An invention developed by UofL’s astrosurgery team made its first trip to space for testing in weightlessness as a payload aboard a suborbital space flight by Virgin Galactic.
The invention, a surgical fluid management system, flew aboard Virgin Galactic’s VSS Unity SpaceShipTwo from Spaceport America in New Mexico in May, prior to Sir Richard Branson’s Virgin Galactic space flight on July 11. The system is designed to make it possible for surgery to be conducted in a weightless environment and would be used on long-term space missions, such as on a lunar station or on deep-space missions such as to Mars.
The astrosurgery team, led by George Pantalos, professor in the Department of Cardiovascular and Thoracic Surgery at the School of Medicine, and Tommy Roussel, assistant professor in the Department of Bioengineering at the J.B. Speed School of Engineering, has been working on the system for 10 years, a project that has involved 23 students so far.
The team previously tested the system on parabolic flights aboard jet aircraft, which provide roughly 20-second periods of weightlessness, but the Virgin Galactic flight allowed the system to be evaluated for the first time under the more strenuous conditions of space and encompassing a few minutes of weightlessness.
The system consists of a dome-like structure that is affixed to a surgical site to control bodily fluids that otherwise would float away in the weightlessness of space. It also includes a multifunction device that can be used for suction, irrigation, lighting, vision and other surgical tasks.
A glovebox designed by the team specifically for in-flight testing was mounted inside the Virgin Galactic spacecraft, VSS Unity, for the flight. In addition to the UofL-designed system, it also included a surgical fluid management system developed by collaborators at Cornell University. The experiments were automated entirely, with no communication between the team and the spacecraft during the flight. Components of the system were activated in response to timing and input from sensors within the glovebox.
“Embedded microcontrollers detected when microgravity – less than 0.05 Gs – had been reached and then initiated the test protocol,” Roussel said. “We only had one chance to get it right.”
The protocol included turning pumps on and off to increase or decrease pressure inside the containment dome to control bleeding, injecting simulated blood into the dome, testing the multifunction device’s suction, irrigation and light capabilities and finally, emptying the containment dome. (See video of the tests performed during the flight)
Every element of the test sequence was a success.
“It did all the functions it was instructed to do during the microgravity period,” Pantalos said. “There was a little bit of variation in how things worked compared to gravity on earth, but they weren’t showstoppers by any means. The whole system worked in the way it was expected to in zero gravity.”
The results set the stage for the next suborbital flight, which the team hopes will include sending a researcher into space along with the system.
“This flight brought work on the surgical fluid management system to the point where it is ready for an investigator to fly on a suborbital space flight such as the Virgin Galactic flight to perform additional tests, hopefully in the near future,” Pantalos said.
The human-tended research experience was evaluated in person during the Virgin Galactic test flight and more tended research missions are due to take place soon.
The development and the test flights for the surgical fluid management system were funded by the NASA Flight Opportunities Program, which rapidly demonstrates promising technologies for space exploration, discovery and the expansion of space commerce through suborbital testing with industry flight providers. Each of the flight tests serves as a steppingstone in the development process, placing the technologies in relevant environments to improve their function and test feasibility while reducing the costs and technical risks of future missions.

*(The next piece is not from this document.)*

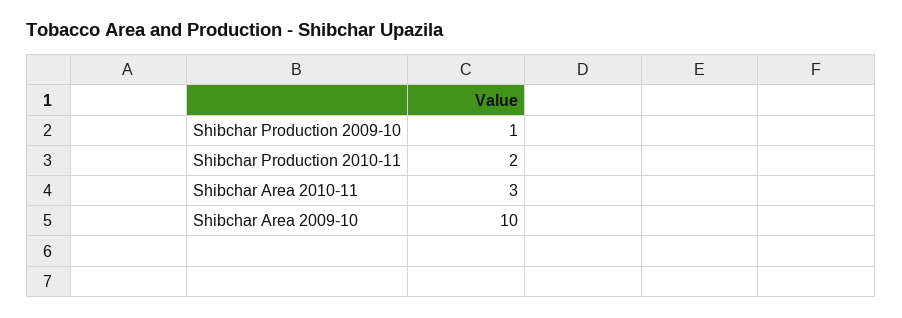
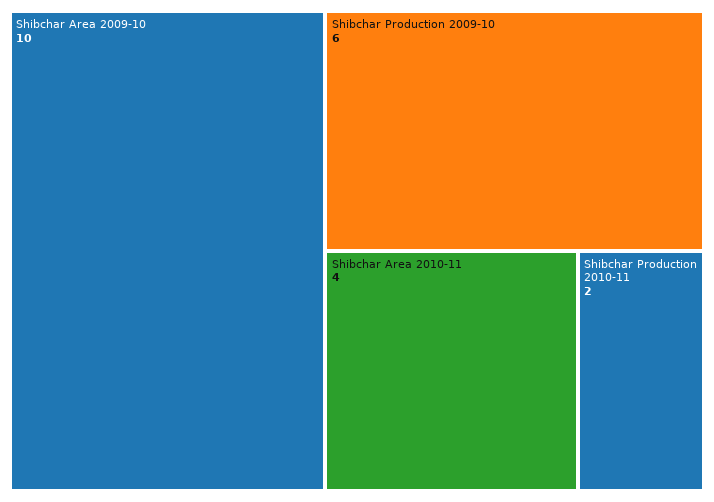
Shibchar Production 2009-10: 1 -> 6
Shibchar Area 2010-11: 3 -> 4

Earlier in May, the team also conducted experiments aboard a series of three research flights with ZERO–G, a privately owned company that uses a modified Boeing 727 jet to create a weightless environment using parabolic flight patterns. One of those flights involved rehydrating a volume of freeze-dried red blood cells for a project led by UofL biology professor Michael Menze. The other two flights involved tests of a more advanced version of the surgical fluid management system that flew aboard SpaceShipTwo. This was the fifth parabolic flight campaign for the team, each involving at least two flights – each including 30 parabolas and their accompanying weightlessness – with investigators aboard to conduct tests during the flights.

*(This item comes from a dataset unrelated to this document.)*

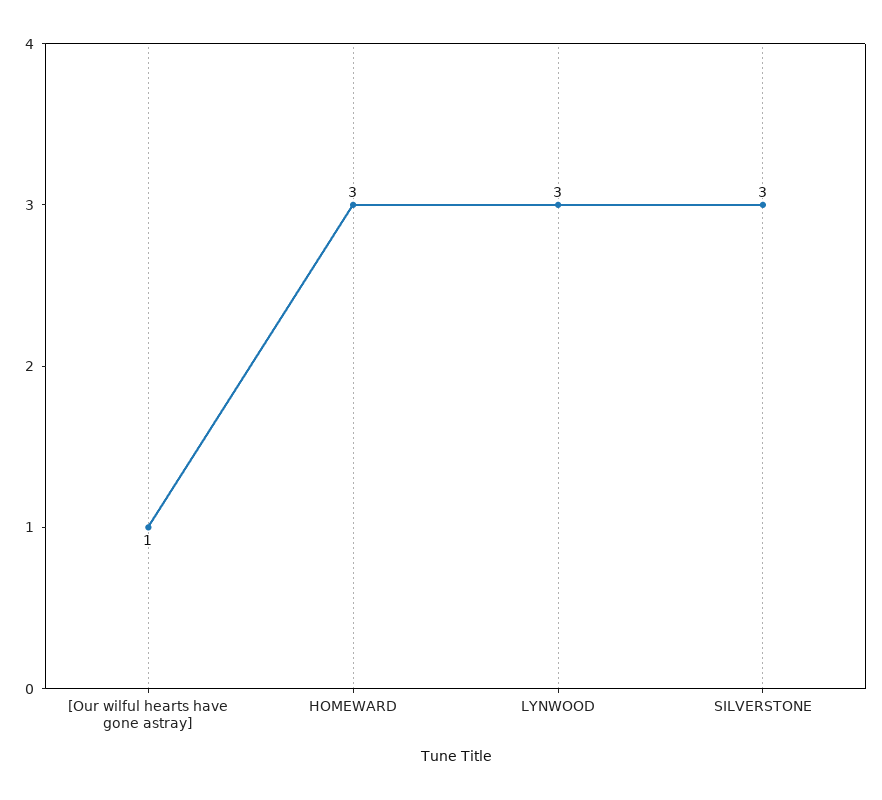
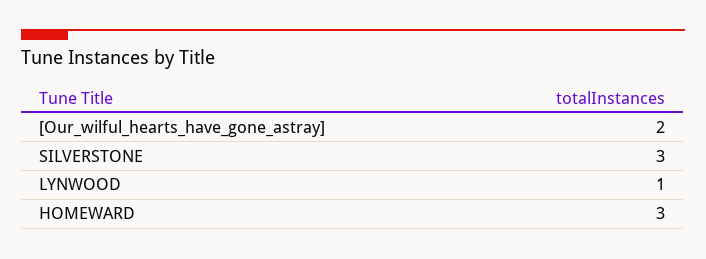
[Our wilful hearts have gone astray]: 1 -> 2
LYNWOOD: 3 -> 1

In addition to the surgical fluid management system, the astrosurgery team is developing other technology to allow surgical procedures in space, training protocols that would allow non-surgeons to conduct emergency surgery, using robots to assist in those surgeries and 3D printing of recyclable surgical instruments onboard the craft to save space and materials.
The work with Menze and assistant professor of bioengineering Jonathan Kopechek to develop methods for long-term blood preservation using dehydration previously was highlighted in UofL News.